# Black Standards in southeastern US



## Mikey'sMom (Feb 21, 2012)

Well, I thought I had my heart set on a silver, but my husband has now convinced me to look at blacks too! So starting another thread here...anyone know of a good breeder of black standards near Pensacola, FL?


----------



## NOLA Standards (Apr 11, 2010)

There is Gulf Breeze Poodles - Terry Wellman - try her.

Also, a little further North (and East) in AL I know of an all black litter from a LitilAnn's bitch and one of my favorite males - AM GR CH Hightide Aiden at Firenze - a Malte son. (Malte = Avatar Concorde).
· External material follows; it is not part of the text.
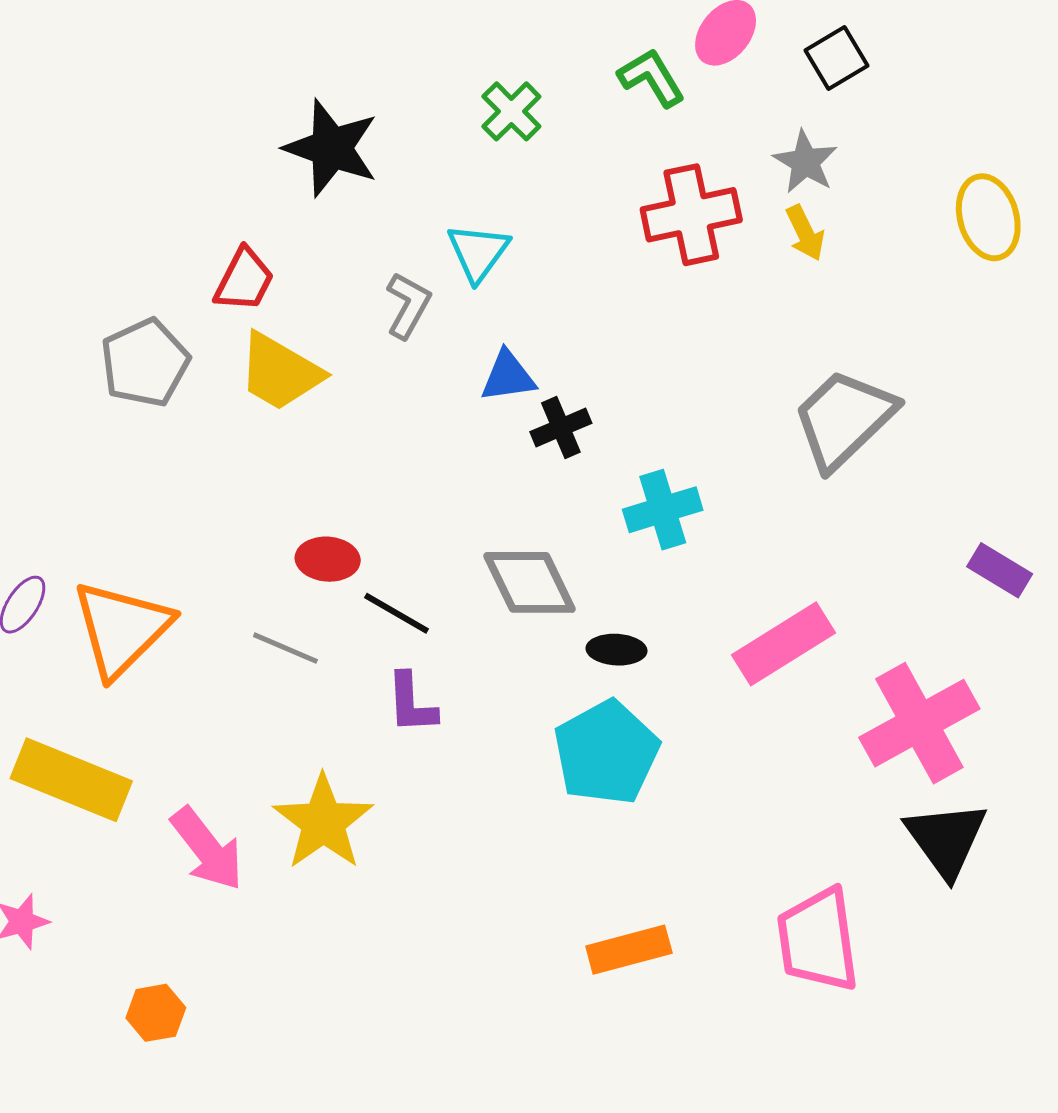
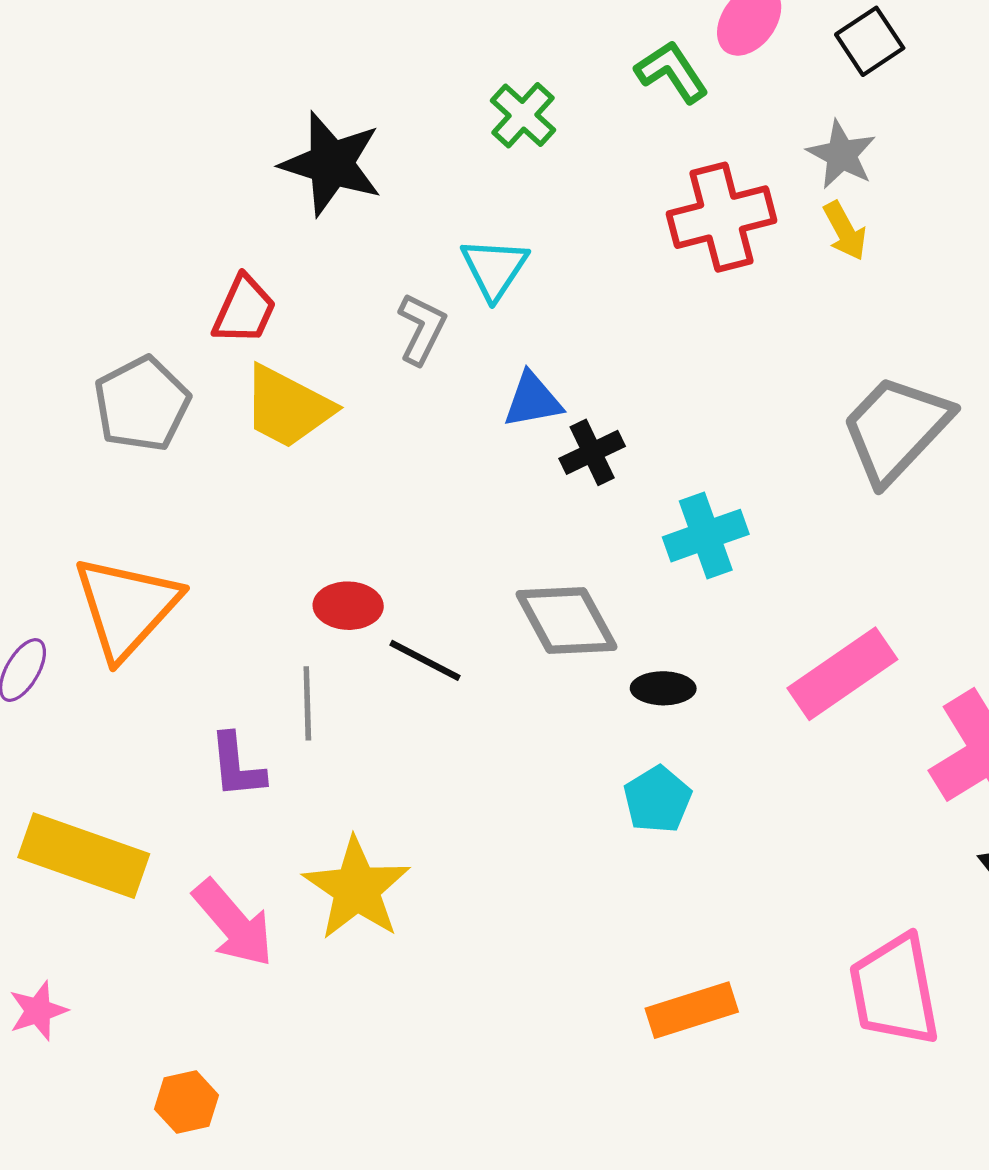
orange triangle: (122, 629) -> (126, 607), moved
gray line: (285, 648) -> (307, 703), turned 68
purple L-shape: (411, 703) -> (237, 766), moved
cyan pentagon: (606, 753) -> (657, 800), size x0.6

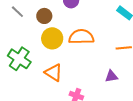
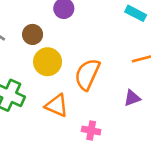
orange semicircle: (81, 37) -> (87, 74), moved, turned -55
The pups are 5 weeks old I believe.

PM me or email me if you would like contact information.

Best Wishes!

Tabatha
NOLA Standards

PS Almost forgot a recently confirmed breeding - Carter is the sire (you only need to google Le Glorious Lombardi du NOLA's Caniche Rouge to hear/read me singing Carter's praises). That is North of Pensacola - an hour + South of Atlanta.

Carter - depending on how he is bred - produces black, blue and silver. I bred him to red and had blacks, apricots and blue pups. He's a well known top producer with multiple offspring who are top specials. The health is proven, the temperment is confident and outgoing - sometimes strong willed, but a pleasure across the board.


----------